Nothing we have ruled in any way conflicts with such decisions as Fisher v. American Casualty Co., 67 Ga. App. 784 ( 21 S.E.2d 306), being an action against an insurance company based on a judgment previously obtained against the insured, and Liberty Mutual Insurance Co. v. Atlantic Coast Line Railroad, 66 Ga. App. 826 ( 19 S.E.2d 377), being an action by the insured against an insurer who refused to defend, and Hodges v. Ocean Accident Guarantee Corp., 66 Ga. App. 431 ( 18 S.E.2d 28), where a judgment had previously been obtained against the assured and the injured party sought to satisfy the judgment in an action directly involving the insurance company. None of these decisions, nor any other decision we have been able to find, purports to hold that, in the absence of statute, a suit is maintainable directly against the insurance company to "fix the liability" of the insurance company. As stated in Ware County v. Cason, 61 Ga. App. 15 ( 5 S.E.2d 597): "In circumstances where a county is not subject to suit for injuries complained of, there is no provision of law authorizing a court of law to `fix the liability' of an insurance company under a policy indemnifying the county against loss by reason of such injuries . . where the insurance company is not a party.
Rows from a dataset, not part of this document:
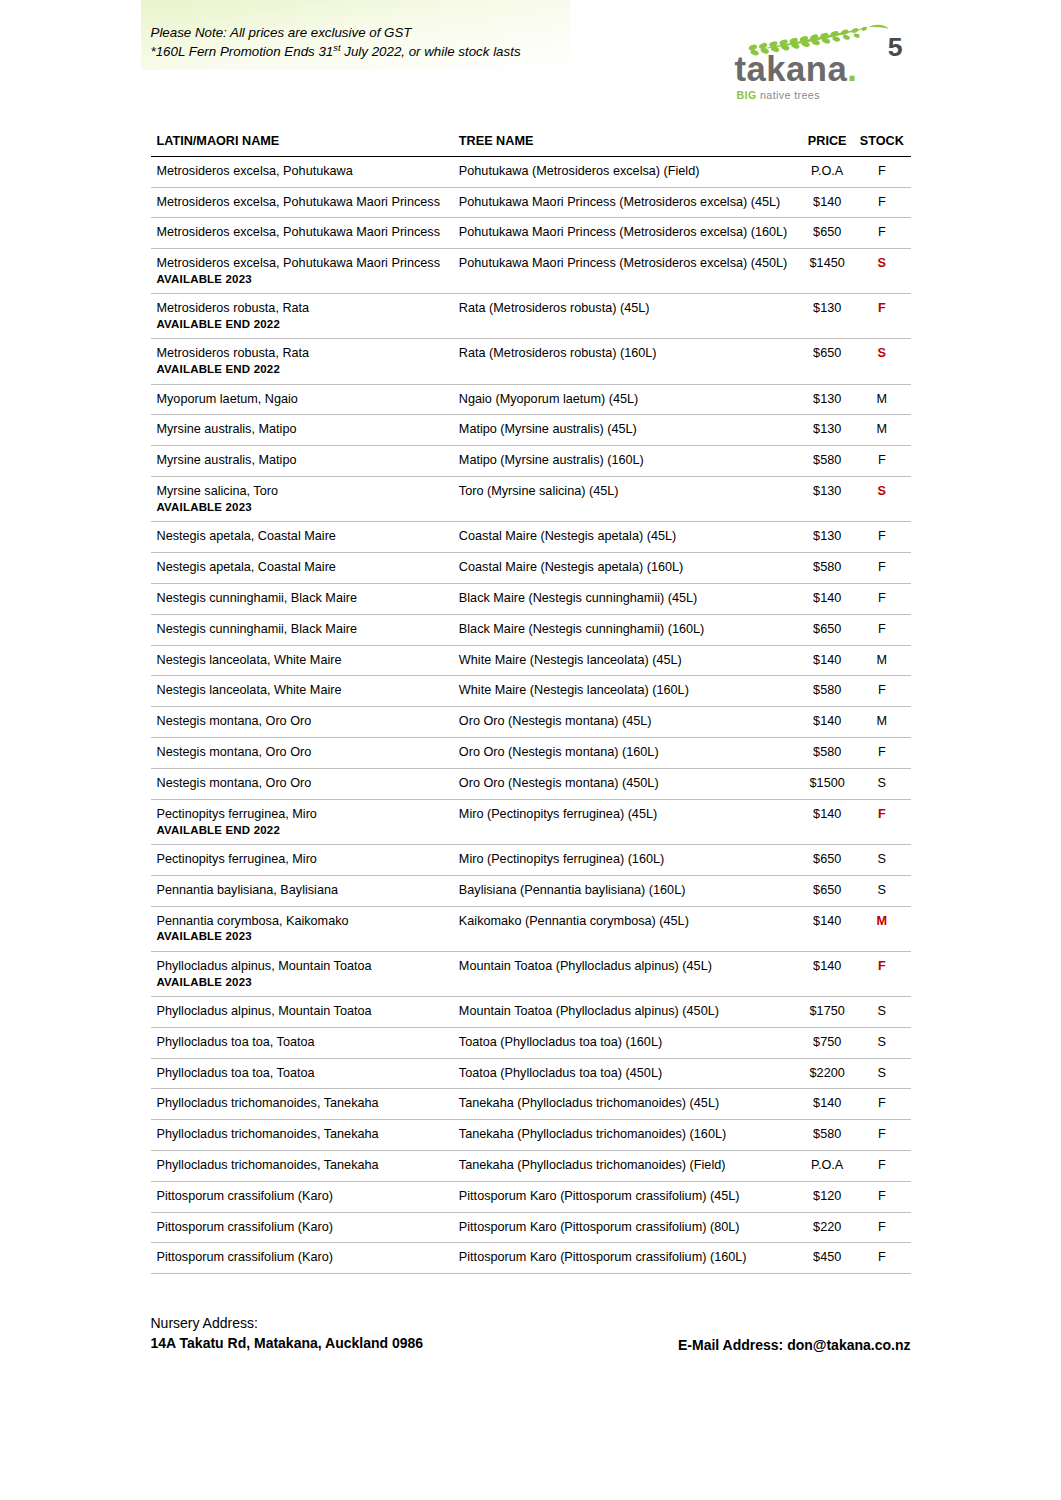Please Note: All prices are exclusive of GST
*160L Fern Promotion Ends 31st July 2022, or while stock lasts
5
takana.
BIG native trees
| LATIN/MAORI NAME | TREE NAME | PRICE | STOCK |
| --- | --- | --- | --- |
| Metrosideros excelsa, Pohutukawa | Pohutukawa (Metrosideros excelsa) (Field) | P.O.A | F |
| Metrosideros excelsa, Pohutukawa Maori Princess | Pohutukawa Maori Princess (Metrosideros excelsa) (45L) | $140 | F |
| Metrosideros excelsa, Pohutukawa Maori Princess | Pohutukawa Maori Princess (Metrosideros excelsa) (160L) | $650 | F |
| Metrosideros excelsa, Pohutukawa Maori Princess AVAILABLE 2023 | Pohutukawa Maori Princess (Metrosideros excelsa) (450L) | $1450 | S |
| Metrosideros robusta, Rata AVAILABLE END 2022 | Rata (Metrosideros robusta) (45L) | $130 | F |
| Metrosideros robusta, Rata AVAILABLE END 2022 | Rata (Metrosideros robusta) (160L) | $650 | S |
| Myoporum laetum, Ngaio | Ngaio (Myoporum laetum) (45L) | $130 | M |
| Myrsine australis, Matipo | Matipo (Myrsine australis) (45L) | $130 | M |
| Myrsine australis, Matipo | Matipo (Myrsine australis) (160L) | $580 | F |
| Myrsine salicina, Toro AVAILABLE 2023 | Toro (Myrsine salicina) (45L) | $130 | S |
| Nestegis apetala, Coastal Maire | Coastal Maire (Nestegis apetala) (45L) | $130 | F |
| Nestegis apetala, Coastal Maire | Coastal Maire (Nestegis apetala) (160L) | $580 | F |
| Nestegis cunninghamii, Black Maire | Black Maire (Nestegis cunninghamii) (45L) | $140 | F |
| Nestegis cunninghamii, Black Maire | Black Maire (Nestegis cunninghamii) (160L) | $650 | F |
| Nestegis lanceolata, White Maire | White Maire (Nestegis lanceolata) (45L) | $140 | M |
| Nestegis lanceolata, White Maire | White Maire (Nestegis lanceolata) (160L) | $580 | F |
| Nestegis montana, Oro Oro | Oro Oro (Nestegis montana) (45L) | $140 | M |
| Nestegis montana, Oro Oro | Oro Oro (Nestegis montana) (160L) | $580 | F |
| Nestegis montana, Oro Oro | Oro Oro (Nestegis montana) (450L) | $1500 | S |
| Pectinopitys ferruginea, Miro AVAILABLE END 2022 | Miro (Pectinopitys ferruginea) (45L) | $140 | F |
| Pectinopitys ferruginea, Miro | Miro (Pectinopitys ferruginea) (160L) | $650 | S |
| Pennantia baylisiana, Baylisiana | Baylisiana (Pennantia baylisiana) (160L) | $650 | S |
| Pennantia corymbosa, Kaikomako AVAILABLE 2023 | Kaikomako (Pennantia corymbosa) (45L) | $140 | M |
| Phyllocladus alpinus, Mountain Toatoa AVAILABLE 2023 | Mountain Toatoa (Phyllocladus alpinus) (45L) | $140 | F |
| Phyllocladus alpinus, Mountain Toatoa | Mountain Toatoa (Phyllocladus alpinus) (450L) | $1750 | S |
| Phyllocladus toa toa, Toatoa | Toatoa (Phyllocladus toa toa) (160L) | $750 | S |
| Phyllocladus toa toa, Toatoa | Toatoa (Phyllocladus toa toa) (450L) | $2200 | S |
| Phyllocladus trichomanoides, Tanekaha | Tanekaha (Phyllocladus trichomanoides) (45L) | $140 | F |
| Phyllocladus trichomanoides, Tanekaha | Tanekaha (Phyllocladus trichomanoides) (160L) | $580 | F |
| Phyllocladus trichomanoides, Tanekaha | Tanekaha (Phyllocladus trichomanoides) (Field) | P.O.A | F |
| Pittosporum crassifolium (Karo) | Pittosporum Karo (Pittosporum crassifolium) (45L) | $120 | F |
| Pittosporum crassifolium (Karo) | Pittosporum Karo (Pittosporum crassifolium) (80L) | $220 | F |
| Pittosporum crassifolium (Karo) | Pittosporum Karo (Pittosporum crassifolium) (160L) | $450 | F |
Nursery Address:
14A Takatu Rd, Matakana, Auckland 0986
E-Mail Address: don@takana.co.nz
The court which passes upon the ultimate liability of the insurance company must also decide on the existence and the amount of such liability, in the absence of statutory provision to the contrary." And in the absence of statutory provision to the contrary, an insurance company, issuing an ordinary indemnity policy, cannot be joined as a party defendant with a tort-feasor in order to "fix the liability" of the insurance company. Russell v. Burroughs, supra.
In view of the above rulings, the petition as amended stated no cause of action against any of the defendants, and the trial judge did not err in dismissing the petition on demurrer.
Judgment affirmed. All the Justices concur.